I am a fourth-year medical student at the University of Miami Miller School of Medicine and will be applying into residency programs in Pediatrics. I am interested in Pediatric Hematology-Oncology, and this research project was conducted as part of the Summer Oncology Research Fellowship program at Children’s Hospital Los Angeles/USC. I grew up in the Philadelphia suburbs and received my undergraduate degree in Biology from the University of Pennsylvania, where I got my first exposure to the world of research while working in a leukemia research laboratory. After graduating from Penn, I worked in a pancreatic cancer laboratory for two years before matriculating at UMMSM. I hope to continue engaging in cancer research, both basic science and clinical, throughout my career. Outside of my academic life, I love enjoying music, riding my Peloton, and being a die-hard Philadelphia sports fan in absentia.

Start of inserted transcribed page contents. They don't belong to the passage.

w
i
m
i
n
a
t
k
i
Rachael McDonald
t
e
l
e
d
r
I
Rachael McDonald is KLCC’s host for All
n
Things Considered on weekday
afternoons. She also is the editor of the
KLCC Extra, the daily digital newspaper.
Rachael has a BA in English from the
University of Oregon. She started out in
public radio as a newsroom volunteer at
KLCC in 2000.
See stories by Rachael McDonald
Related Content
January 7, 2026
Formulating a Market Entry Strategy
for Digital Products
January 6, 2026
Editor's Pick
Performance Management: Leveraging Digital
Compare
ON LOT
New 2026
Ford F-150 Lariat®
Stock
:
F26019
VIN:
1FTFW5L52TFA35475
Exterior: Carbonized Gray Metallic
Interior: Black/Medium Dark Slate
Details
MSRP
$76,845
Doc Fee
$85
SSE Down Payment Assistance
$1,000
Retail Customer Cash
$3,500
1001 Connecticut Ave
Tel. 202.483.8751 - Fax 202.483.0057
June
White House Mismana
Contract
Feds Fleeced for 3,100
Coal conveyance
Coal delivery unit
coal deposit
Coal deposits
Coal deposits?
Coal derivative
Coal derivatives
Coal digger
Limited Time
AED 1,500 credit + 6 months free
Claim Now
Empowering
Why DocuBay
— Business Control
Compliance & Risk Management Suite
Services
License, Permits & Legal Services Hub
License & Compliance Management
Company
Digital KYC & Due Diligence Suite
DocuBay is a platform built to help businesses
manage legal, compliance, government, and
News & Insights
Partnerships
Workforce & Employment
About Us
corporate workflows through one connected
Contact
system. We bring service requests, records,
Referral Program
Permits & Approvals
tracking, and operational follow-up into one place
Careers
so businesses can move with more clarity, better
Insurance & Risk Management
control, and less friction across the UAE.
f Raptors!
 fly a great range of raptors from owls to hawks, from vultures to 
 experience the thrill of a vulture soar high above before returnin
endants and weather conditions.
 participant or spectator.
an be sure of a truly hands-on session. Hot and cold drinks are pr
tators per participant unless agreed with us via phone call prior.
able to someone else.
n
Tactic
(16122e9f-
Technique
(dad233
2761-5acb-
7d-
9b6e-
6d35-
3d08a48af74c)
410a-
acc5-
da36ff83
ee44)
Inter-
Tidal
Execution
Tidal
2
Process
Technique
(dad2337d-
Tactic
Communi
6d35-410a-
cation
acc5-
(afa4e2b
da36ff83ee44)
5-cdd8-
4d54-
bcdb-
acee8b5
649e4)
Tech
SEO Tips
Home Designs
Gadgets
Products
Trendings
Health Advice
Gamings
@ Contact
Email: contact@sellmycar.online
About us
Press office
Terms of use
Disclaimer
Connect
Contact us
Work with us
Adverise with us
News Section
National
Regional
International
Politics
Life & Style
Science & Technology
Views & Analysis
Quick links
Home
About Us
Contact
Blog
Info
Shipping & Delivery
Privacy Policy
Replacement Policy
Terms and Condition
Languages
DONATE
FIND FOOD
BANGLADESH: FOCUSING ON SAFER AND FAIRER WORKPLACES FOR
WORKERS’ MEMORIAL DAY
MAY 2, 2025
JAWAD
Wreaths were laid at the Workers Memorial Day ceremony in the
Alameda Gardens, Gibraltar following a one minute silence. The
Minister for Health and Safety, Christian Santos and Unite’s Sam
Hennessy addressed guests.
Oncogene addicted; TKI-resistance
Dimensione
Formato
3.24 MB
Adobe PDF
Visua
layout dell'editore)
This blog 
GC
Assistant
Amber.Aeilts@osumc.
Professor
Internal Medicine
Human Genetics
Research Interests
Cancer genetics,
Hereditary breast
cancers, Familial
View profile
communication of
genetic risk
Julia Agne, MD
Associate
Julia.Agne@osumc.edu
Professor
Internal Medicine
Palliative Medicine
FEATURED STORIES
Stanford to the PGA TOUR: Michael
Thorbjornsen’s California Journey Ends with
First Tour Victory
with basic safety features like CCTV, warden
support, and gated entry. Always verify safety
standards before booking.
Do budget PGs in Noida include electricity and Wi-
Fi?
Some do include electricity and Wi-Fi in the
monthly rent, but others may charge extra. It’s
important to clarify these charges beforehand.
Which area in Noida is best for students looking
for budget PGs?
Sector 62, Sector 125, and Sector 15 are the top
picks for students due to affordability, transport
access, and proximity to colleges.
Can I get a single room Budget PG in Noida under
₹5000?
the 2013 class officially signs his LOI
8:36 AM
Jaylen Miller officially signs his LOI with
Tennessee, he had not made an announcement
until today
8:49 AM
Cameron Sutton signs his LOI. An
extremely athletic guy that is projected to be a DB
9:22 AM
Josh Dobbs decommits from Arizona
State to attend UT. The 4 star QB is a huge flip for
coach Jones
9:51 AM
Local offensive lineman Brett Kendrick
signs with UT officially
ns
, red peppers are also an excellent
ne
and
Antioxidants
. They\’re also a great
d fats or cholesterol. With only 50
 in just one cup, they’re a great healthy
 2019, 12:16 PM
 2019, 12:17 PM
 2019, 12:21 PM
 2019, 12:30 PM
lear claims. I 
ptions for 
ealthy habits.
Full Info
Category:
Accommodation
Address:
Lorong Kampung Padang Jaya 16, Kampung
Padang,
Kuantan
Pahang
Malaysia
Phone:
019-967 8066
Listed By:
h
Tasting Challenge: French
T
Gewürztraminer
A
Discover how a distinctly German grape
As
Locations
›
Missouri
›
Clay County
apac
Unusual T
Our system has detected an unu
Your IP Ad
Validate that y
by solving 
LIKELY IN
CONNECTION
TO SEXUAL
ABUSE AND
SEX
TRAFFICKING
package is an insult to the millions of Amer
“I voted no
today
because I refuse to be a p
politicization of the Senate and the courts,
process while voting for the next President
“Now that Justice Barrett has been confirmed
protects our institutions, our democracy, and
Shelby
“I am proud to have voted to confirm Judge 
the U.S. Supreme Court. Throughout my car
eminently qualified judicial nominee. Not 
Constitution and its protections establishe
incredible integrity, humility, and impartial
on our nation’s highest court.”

I am a sixth-year graduate student in Dr. Hui Li’s lab at the University of Virginia. I have a strong interest in developing novel disease-relevant genetic variants into diagnostic biomarkers and therapeutic targets. Our lab focuses on studying fusion genes and chimeric RNAs in normal physiology and various diseases. In my current research, I focus on studying a female-specific chimeric RNA that is enriched in the circulating blood cells. I uncover the molecular mechanisms of this chimeric RNA formation by investigating chromatin structure, accessibility, and histone modifications. To understand the role of this female-specific chimeric RNA in sex-biased diseases, I also investigate its potential function in blood cell differentiation and screen its expression in massive clinical blood samples. With my extensive experience in identifying and validating chimeric RNAs, I contributed one chapter to the book “Advances in Clinical Chemistry”, three chapters to the book “Chimeric RNA: Methods and Protocols”, and other research publications. For my long-term goal, I strongly desire to be a clinical geneticist.
Yajuan Liu, PhD, FACMG is currently a professor in the Department of Laboratory Medicine and Pathology at University of Washington. Being board certified in both Clinical Cytogenetics and Genomics and Clinical Molecular Genetics, she currently serves as the head director of both the Clinical Genomics Laboratory and the Cytogenetics Laboratory at UW Medical Center. Dr. Liu is passionate in teaching and is the program director of the ACGME-accredited Laboratory Genetics and Genomics (LGG) fellowship program at UW. Her research focus is on translational research using genomic approaches to aid the understanding of inherited diseases and the etiologies of cancers. She has contributed to over 60 papers in peer-reviewed journals. Dr. Liu has been an active member of the Cancer Genomics Consortium since 2009 (aka CCMC). She participated in CGC working groups including the renal cell carcinoma, central nervous system tumor, and breast cancer working groups.